Director Robin Lung behind the camera

Director Robin Lung films in Georgia

I was a more than a little nervous as I prepared for a trip to Georgia and Florida to meet descendants of KUKAN cameraman Rey Scott for the first time.  I was planning to spend a week with Rey Scott’s granddaughter artist Michelle Scott and take a long road trip with her from her home in Kennesaw, Georgia to her uncle’s house in Tallahassee.  Michelle was on a mission to find more of her grandfather’s photographs and learn as much as she could about what he was like as a person.  I wanted to tag along to document her search and poke around myself for additional information about Li Ling-Ai.

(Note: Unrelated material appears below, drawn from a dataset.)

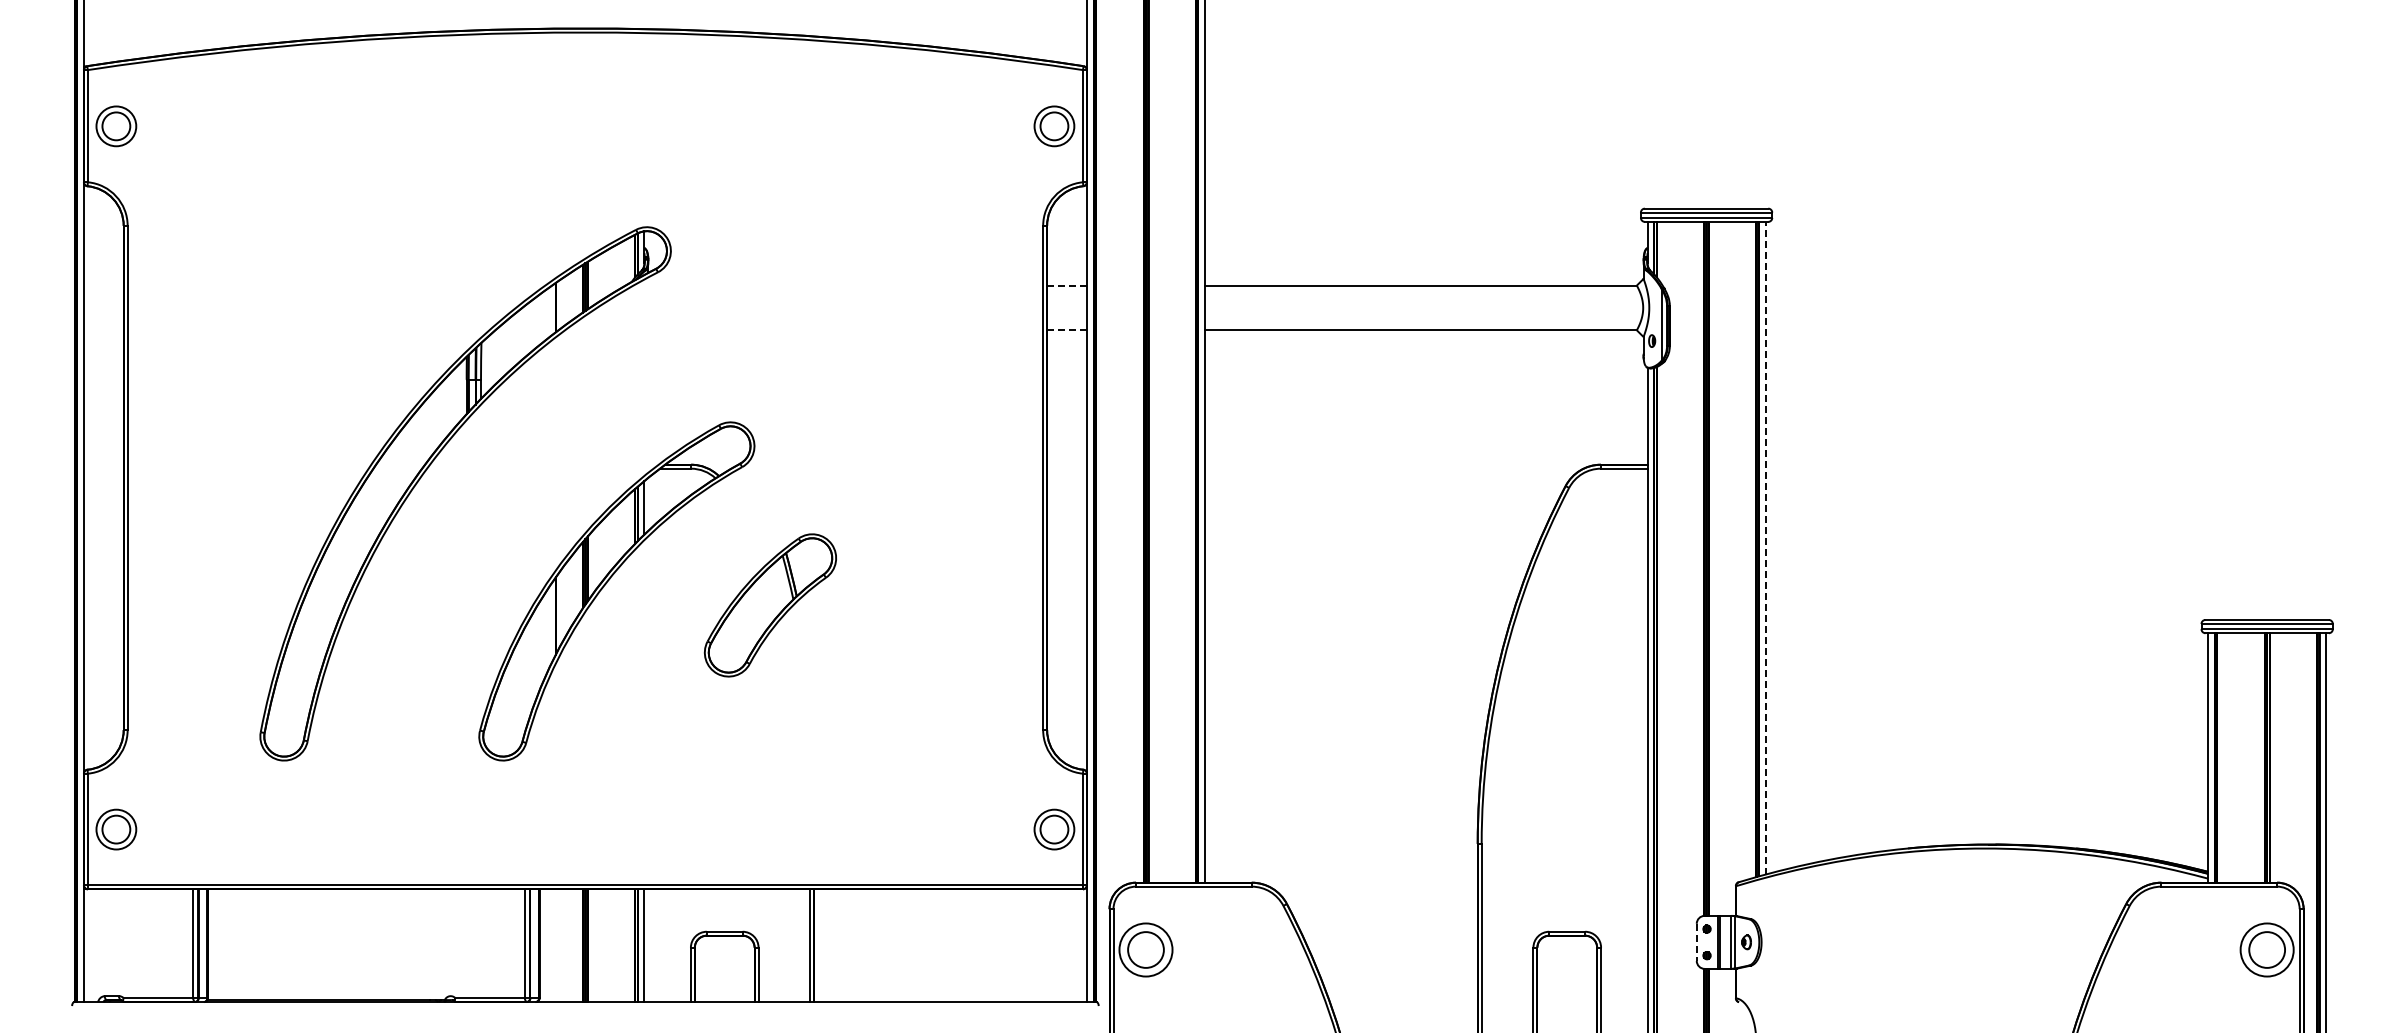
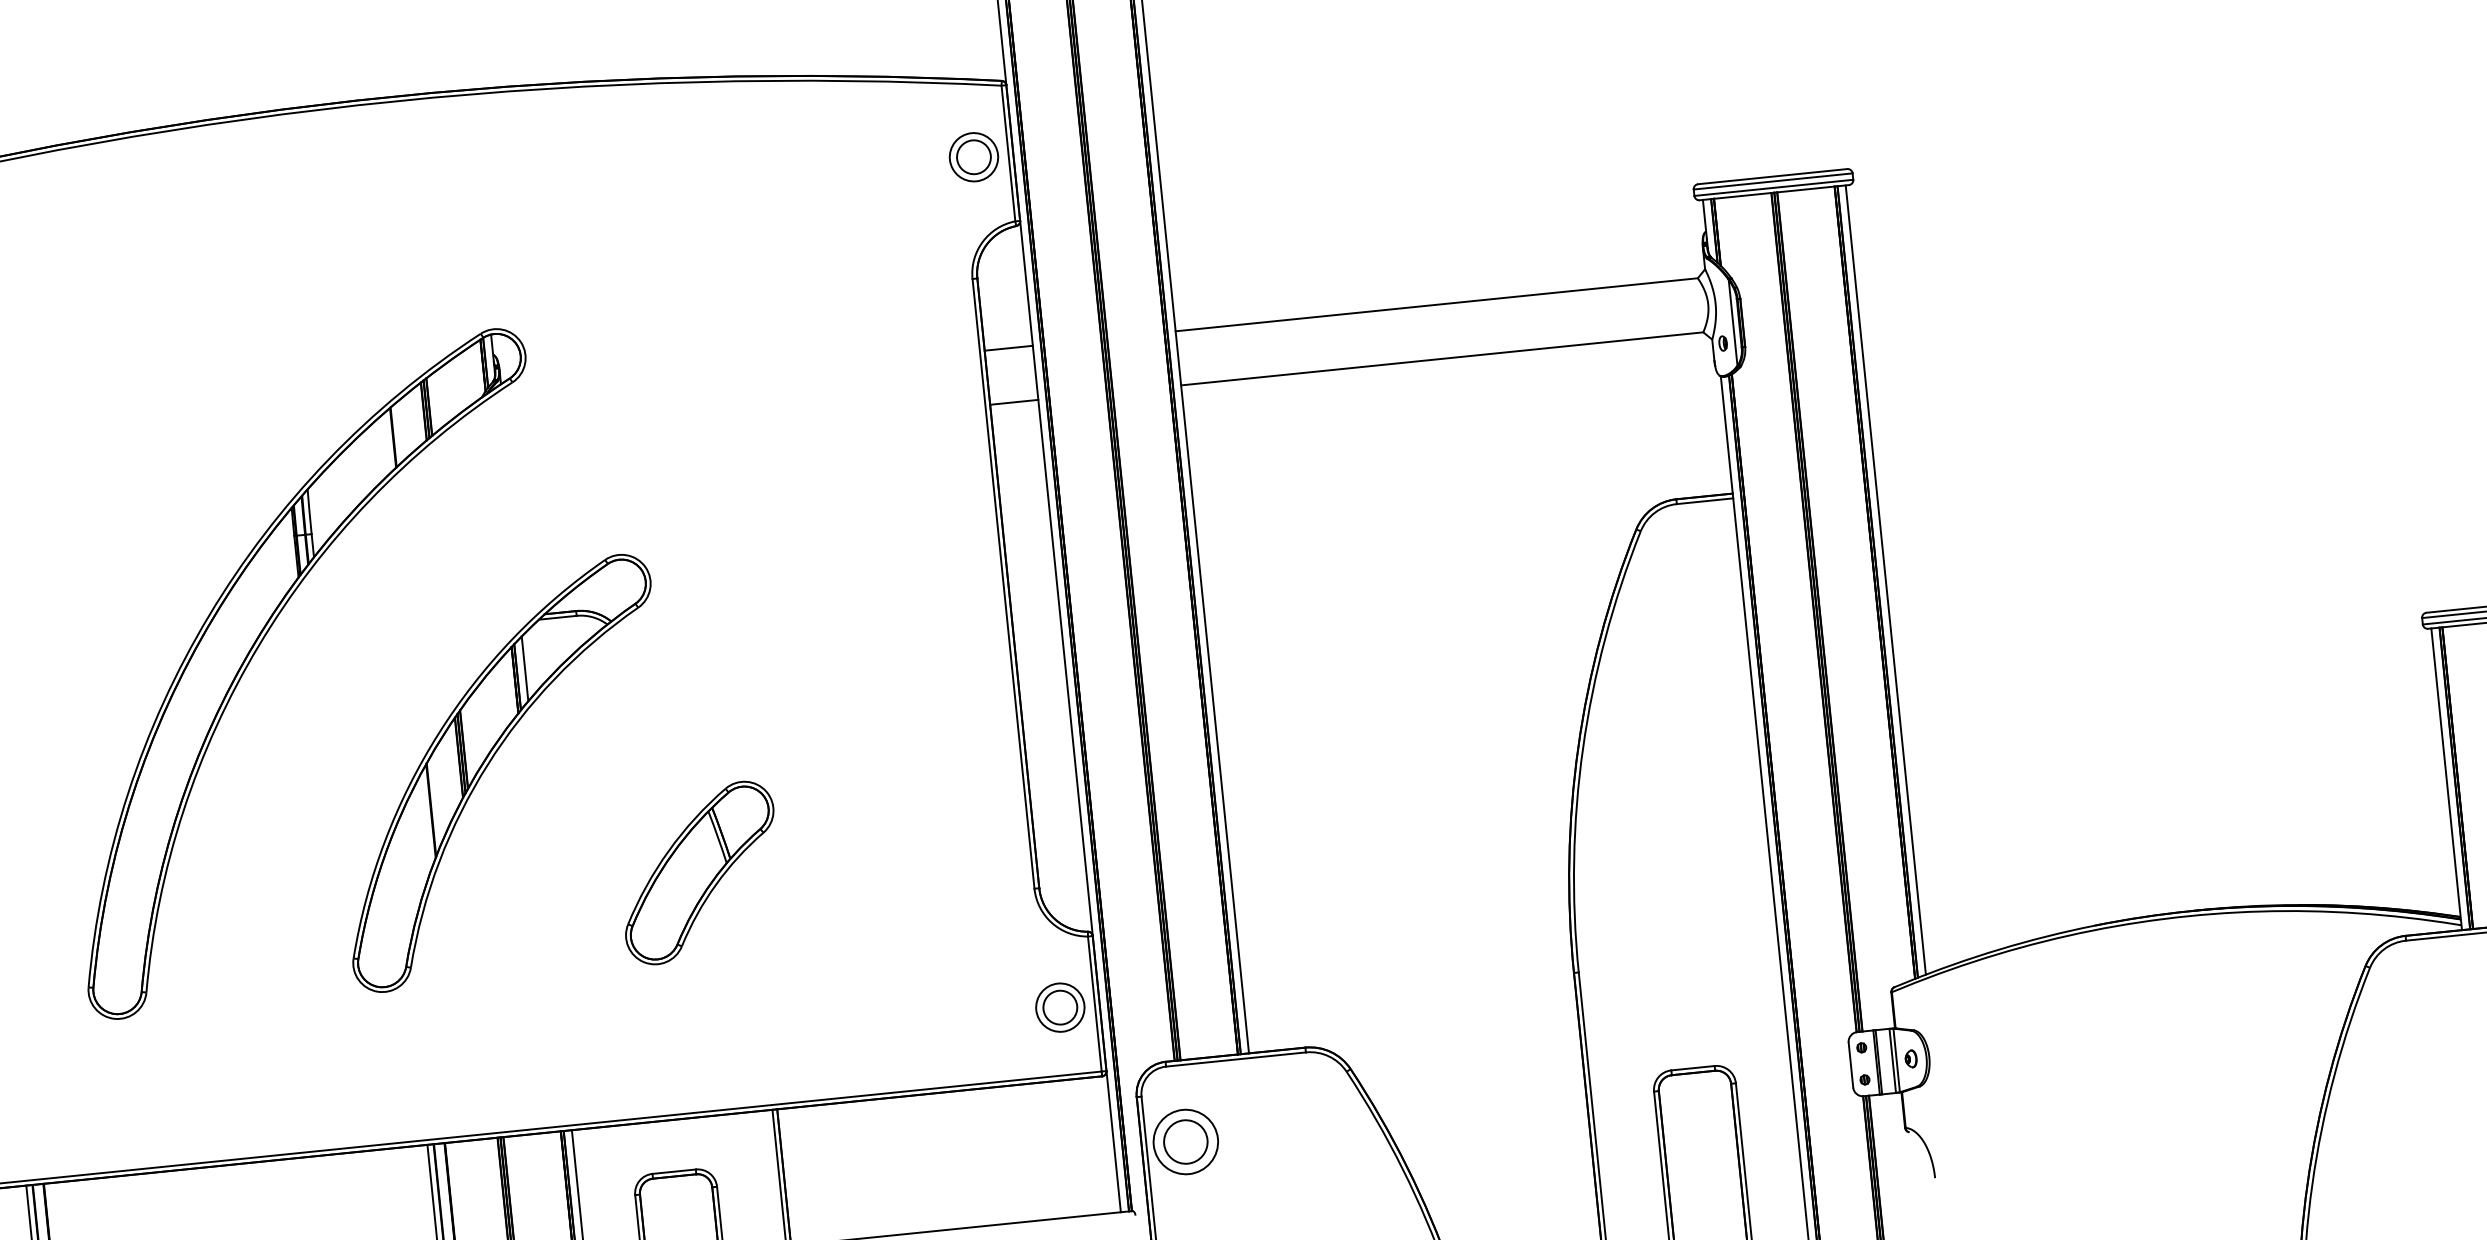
line: (1067, 285) -> (1009, 348), dashed -> solid
line: (1067, 330) -> (1014, 402), dashed -> solid
line: (1765, 547) -> (1885, 579), dashed -> solid
part: (769, 605) -> (698, 873), moved
line: (1696, 942) -> (1850, 1065), dashed -> solid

Michelle Scott in her studio.

Michelle Scott with a few paintings from her KUKAN series

As I packed my suitcase I worried that since Michelle and I didn’t really know each other the trip could be a total fiasco.  Fortunately Michelle and the rest of the Scott family were so openhearted and supportive that I felt instantly comfortable after meeting them and the trip was more successful than I could have imagined.   Witnessing Michelle’s passion for her art and her commitment to preserving her grandfather’s legacy infused me with new energy to face all of the tedious things that go along with documentary filmmaking (like logging and transcribing footage and writing grant proposals).

Ray Scott

Ray Scott relaxes before interview.

I realize that gaining access to people and places outside of my everyday comfort zone is one of the immeasurable rewards of this process.  I’m looking forward to what the next road trip will bring me.

Mark Scott and Michelle Scott examine Rey Scott's cameras

Mark Scott and Michelle Scott examine Rey Scott's cameras as cameraman Kevin Deyo films the scene.